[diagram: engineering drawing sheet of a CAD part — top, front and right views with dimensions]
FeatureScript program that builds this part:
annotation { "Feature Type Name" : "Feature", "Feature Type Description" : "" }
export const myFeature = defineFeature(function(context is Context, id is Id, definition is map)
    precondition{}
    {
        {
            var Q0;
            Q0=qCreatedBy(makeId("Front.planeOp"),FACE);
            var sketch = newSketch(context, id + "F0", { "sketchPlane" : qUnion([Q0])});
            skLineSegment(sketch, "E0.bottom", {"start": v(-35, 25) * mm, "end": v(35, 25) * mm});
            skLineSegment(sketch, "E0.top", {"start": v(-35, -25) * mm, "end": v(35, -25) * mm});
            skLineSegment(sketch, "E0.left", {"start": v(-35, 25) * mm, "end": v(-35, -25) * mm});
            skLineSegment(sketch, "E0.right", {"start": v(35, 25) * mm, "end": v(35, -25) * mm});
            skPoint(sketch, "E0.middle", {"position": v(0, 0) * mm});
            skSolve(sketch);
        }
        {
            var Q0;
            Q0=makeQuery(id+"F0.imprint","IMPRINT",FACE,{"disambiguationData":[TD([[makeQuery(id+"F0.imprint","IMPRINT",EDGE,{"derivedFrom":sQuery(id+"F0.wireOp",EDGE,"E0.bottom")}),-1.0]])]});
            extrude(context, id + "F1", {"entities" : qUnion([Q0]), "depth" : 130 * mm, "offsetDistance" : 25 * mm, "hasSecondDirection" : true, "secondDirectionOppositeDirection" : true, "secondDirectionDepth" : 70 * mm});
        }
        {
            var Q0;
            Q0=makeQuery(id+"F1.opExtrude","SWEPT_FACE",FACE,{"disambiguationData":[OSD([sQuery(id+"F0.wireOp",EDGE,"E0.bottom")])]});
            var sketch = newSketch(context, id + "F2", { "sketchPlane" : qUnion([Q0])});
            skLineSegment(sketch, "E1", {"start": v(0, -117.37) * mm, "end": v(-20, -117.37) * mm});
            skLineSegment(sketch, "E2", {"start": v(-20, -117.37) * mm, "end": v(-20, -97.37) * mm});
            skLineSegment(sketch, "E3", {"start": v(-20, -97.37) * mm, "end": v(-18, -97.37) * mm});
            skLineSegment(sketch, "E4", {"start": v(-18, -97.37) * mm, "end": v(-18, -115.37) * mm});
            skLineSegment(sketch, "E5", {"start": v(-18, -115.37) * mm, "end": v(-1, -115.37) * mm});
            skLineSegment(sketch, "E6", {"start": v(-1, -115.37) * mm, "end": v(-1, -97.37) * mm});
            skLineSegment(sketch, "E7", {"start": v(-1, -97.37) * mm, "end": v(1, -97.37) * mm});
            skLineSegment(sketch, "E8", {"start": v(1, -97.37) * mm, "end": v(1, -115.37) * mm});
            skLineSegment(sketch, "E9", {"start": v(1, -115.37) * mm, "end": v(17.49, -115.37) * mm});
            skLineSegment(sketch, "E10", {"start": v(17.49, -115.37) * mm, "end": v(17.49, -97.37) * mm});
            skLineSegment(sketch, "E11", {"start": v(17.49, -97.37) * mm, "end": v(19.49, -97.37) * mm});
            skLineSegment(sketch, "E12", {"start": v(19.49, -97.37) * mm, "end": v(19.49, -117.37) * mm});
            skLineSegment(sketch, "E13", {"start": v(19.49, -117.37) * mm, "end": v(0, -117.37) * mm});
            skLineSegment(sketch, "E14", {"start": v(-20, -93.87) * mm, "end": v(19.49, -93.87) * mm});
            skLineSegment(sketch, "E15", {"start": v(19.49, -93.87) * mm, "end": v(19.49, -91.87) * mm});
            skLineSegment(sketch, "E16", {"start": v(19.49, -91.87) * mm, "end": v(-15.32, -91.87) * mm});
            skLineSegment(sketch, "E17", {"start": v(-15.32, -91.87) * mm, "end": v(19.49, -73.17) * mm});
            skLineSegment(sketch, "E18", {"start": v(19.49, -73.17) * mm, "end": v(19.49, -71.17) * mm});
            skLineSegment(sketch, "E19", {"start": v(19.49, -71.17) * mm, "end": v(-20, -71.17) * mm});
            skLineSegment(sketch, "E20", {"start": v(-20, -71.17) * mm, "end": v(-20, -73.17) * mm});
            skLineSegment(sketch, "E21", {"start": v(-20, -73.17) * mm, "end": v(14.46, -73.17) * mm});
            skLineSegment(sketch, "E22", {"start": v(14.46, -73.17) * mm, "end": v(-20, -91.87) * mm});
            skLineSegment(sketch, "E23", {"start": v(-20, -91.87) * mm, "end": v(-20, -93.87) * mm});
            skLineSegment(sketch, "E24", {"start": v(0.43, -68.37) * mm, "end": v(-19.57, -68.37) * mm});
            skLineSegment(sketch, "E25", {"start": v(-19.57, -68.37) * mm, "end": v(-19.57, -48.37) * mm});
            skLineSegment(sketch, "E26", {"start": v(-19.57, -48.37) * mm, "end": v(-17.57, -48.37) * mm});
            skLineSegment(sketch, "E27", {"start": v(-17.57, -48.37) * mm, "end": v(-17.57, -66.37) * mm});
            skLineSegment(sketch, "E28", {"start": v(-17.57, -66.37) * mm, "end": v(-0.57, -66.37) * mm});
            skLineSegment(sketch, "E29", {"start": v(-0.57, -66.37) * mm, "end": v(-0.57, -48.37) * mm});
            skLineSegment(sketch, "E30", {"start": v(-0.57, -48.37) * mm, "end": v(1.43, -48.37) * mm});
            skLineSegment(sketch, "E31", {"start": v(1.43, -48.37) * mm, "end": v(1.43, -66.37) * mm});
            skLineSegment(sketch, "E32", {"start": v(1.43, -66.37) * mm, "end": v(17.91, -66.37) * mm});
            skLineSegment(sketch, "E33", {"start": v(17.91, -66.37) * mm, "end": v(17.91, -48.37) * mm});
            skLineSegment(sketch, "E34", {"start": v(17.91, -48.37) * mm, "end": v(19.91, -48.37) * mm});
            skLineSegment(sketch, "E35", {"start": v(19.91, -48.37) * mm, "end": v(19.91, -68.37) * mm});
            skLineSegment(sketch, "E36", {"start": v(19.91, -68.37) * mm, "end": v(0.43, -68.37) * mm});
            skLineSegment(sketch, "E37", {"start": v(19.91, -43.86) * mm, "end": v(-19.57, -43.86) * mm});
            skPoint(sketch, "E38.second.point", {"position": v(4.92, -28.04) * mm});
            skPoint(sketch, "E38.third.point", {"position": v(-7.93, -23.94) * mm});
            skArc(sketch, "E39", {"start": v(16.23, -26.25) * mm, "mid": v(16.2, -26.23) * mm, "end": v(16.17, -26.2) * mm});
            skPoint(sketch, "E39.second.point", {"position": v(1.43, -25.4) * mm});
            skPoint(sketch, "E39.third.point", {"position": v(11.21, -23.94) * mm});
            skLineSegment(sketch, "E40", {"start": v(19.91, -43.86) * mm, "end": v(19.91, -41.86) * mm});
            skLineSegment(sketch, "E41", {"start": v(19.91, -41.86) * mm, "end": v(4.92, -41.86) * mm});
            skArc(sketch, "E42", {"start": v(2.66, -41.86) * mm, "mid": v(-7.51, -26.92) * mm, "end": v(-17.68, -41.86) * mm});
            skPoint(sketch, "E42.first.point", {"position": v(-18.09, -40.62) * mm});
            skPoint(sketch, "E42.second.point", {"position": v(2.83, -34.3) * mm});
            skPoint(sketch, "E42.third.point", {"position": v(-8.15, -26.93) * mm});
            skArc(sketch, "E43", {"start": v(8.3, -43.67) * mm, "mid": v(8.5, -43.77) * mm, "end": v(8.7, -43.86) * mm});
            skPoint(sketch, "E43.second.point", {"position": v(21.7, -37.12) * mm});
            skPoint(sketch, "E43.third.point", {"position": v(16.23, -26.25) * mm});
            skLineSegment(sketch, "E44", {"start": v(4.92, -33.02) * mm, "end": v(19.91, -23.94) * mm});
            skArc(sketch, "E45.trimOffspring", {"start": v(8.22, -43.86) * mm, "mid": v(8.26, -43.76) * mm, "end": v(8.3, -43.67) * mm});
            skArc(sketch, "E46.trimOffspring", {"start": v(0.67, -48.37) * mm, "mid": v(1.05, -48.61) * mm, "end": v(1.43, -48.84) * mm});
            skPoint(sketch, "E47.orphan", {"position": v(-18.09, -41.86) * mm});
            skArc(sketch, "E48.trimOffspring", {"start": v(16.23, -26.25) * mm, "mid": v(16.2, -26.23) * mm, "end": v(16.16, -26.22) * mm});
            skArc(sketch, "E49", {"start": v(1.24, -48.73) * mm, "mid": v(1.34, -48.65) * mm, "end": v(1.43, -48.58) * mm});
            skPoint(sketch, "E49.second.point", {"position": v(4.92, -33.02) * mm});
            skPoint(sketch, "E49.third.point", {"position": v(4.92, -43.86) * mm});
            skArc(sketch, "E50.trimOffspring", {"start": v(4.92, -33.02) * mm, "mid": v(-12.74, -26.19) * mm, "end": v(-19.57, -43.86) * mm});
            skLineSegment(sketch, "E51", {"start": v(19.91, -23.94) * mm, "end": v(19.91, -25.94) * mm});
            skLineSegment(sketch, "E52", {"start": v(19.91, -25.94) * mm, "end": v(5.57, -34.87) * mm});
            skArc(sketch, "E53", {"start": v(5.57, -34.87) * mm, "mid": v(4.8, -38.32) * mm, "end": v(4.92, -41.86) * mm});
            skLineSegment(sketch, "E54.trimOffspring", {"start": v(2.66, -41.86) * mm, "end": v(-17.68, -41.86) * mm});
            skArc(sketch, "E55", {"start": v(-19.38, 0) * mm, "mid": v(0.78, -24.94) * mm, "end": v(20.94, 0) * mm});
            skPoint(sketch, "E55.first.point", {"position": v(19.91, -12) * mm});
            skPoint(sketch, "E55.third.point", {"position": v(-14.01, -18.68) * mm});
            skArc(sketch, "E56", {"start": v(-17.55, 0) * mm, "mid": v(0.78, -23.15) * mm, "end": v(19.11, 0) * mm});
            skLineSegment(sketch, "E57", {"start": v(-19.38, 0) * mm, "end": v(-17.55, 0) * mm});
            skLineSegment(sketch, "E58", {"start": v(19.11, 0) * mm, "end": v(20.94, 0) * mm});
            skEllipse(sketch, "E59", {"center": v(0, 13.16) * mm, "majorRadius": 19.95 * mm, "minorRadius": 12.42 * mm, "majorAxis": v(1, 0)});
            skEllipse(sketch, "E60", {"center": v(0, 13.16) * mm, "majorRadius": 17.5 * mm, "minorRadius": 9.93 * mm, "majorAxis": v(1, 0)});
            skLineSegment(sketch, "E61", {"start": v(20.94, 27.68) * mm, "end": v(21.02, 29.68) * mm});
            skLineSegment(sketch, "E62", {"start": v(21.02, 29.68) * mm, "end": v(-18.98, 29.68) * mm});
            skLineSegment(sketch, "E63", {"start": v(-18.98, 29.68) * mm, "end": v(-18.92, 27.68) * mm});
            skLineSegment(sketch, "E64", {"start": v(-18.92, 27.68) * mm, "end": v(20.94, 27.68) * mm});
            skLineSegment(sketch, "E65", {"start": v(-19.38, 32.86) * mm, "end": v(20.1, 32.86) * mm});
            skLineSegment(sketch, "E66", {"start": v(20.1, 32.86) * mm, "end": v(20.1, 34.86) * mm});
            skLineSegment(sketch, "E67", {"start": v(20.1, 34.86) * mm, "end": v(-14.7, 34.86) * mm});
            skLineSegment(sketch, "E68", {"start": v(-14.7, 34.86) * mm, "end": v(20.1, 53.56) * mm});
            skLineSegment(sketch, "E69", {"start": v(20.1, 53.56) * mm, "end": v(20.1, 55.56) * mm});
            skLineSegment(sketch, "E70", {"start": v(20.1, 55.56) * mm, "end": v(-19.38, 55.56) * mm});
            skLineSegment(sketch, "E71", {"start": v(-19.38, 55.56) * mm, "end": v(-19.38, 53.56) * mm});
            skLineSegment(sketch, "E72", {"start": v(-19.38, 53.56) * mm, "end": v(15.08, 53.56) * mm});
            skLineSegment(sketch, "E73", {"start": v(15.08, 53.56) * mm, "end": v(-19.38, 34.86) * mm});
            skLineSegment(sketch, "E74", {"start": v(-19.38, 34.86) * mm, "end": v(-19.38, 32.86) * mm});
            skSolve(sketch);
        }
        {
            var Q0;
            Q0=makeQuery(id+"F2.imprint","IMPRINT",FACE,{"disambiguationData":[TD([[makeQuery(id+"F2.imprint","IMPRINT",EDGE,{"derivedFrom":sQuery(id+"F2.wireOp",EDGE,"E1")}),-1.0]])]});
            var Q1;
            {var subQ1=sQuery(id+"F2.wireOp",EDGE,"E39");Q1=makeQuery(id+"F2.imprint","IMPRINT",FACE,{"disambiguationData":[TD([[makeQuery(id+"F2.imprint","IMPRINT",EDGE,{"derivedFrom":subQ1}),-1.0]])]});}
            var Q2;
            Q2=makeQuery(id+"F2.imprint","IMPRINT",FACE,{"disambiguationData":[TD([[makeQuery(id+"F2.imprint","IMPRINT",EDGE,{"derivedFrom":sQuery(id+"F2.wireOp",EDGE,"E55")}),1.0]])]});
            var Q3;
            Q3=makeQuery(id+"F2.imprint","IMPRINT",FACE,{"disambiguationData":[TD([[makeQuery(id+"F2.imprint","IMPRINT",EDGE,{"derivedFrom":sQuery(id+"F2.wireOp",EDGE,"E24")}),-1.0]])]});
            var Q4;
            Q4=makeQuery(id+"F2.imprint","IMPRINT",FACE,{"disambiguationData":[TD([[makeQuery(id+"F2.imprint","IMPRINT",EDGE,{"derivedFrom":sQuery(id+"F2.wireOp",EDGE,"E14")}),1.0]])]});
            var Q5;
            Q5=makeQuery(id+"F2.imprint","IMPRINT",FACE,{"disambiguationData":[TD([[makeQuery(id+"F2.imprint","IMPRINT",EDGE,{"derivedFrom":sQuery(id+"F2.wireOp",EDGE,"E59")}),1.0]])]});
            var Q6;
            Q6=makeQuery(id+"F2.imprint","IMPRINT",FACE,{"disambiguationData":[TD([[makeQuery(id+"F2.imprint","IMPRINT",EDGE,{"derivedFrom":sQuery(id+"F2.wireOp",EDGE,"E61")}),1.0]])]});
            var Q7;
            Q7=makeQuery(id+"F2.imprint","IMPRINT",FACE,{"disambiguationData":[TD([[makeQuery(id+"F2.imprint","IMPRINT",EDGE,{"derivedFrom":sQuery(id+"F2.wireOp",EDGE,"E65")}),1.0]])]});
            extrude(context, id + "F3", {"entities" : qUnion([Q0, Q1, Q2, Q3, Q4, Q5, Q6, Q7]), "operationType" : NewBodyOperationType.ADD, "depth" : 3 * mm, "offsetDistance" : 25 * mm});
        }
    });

........

WHAT THIS TASK INVOLVES
Extract every line of the records above that contains the string "first", and give each one in full.

RESULT
            skPoint(sketch, "E42.first.point", {"position": v(-18.09, -40.62) * mm});
            skPoint(sketch, "E55.first.point", {"position": v(19.91, -12) * mm});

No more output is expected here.